#### YOUR GOAL:
Each line of the data holding "Table" should be found and copied.
BEGIN DATA EXCERPTS
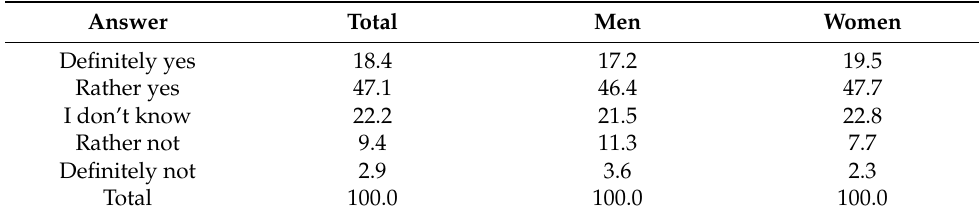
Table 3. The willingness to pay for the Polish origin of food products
END DATA EXCERPTS
BEGIN DATA EXCERPTS
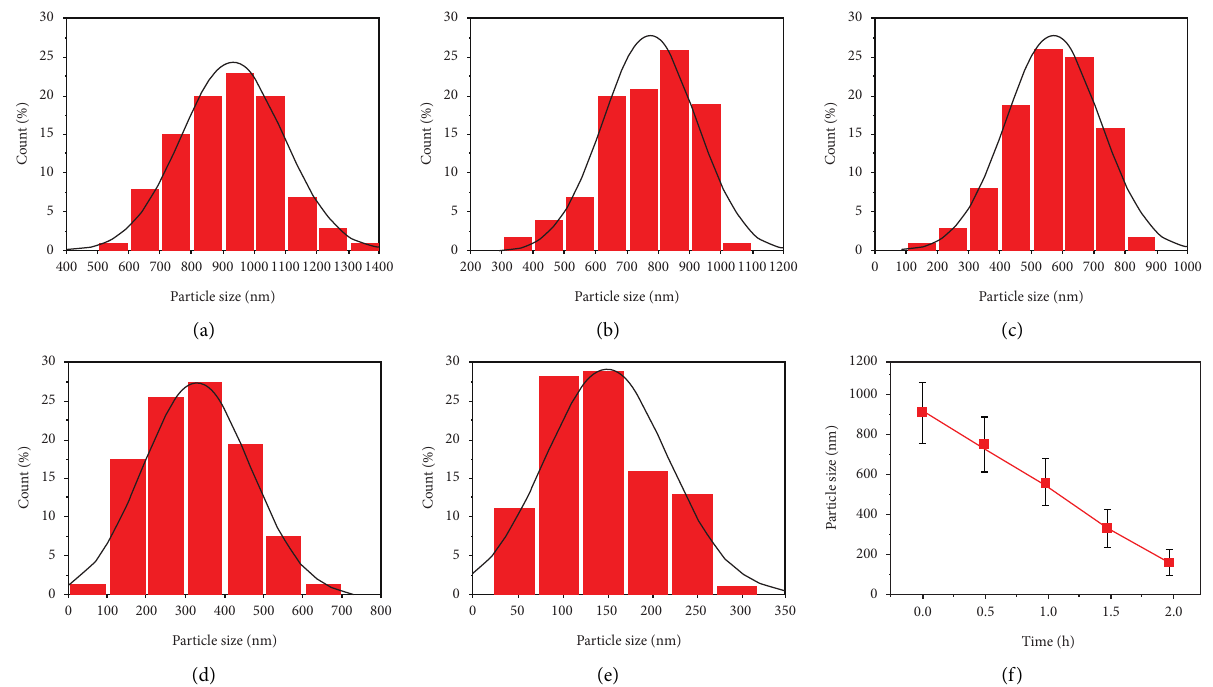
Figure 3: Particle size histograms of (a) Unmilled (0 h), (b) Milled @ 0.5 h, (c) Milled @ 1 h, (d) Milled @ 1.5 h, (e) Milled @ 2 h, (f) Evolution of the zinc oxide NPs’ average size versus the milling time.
END DATA EXCERPTS
BEGIN DATA EXCERPTS
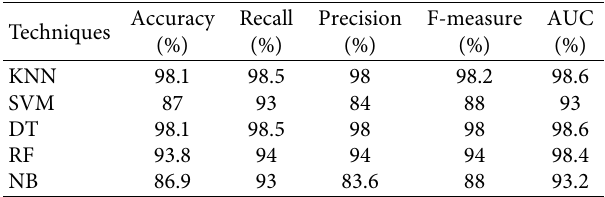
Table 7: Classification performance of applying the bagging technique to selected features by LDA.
END DATA EXCERPTS
#### EXERCISE OUTPUT:
Table 3. The willingness to pay for the Polish origin of food products
Table 7: Classification performance of applying the bagging technique to selected features by LDA.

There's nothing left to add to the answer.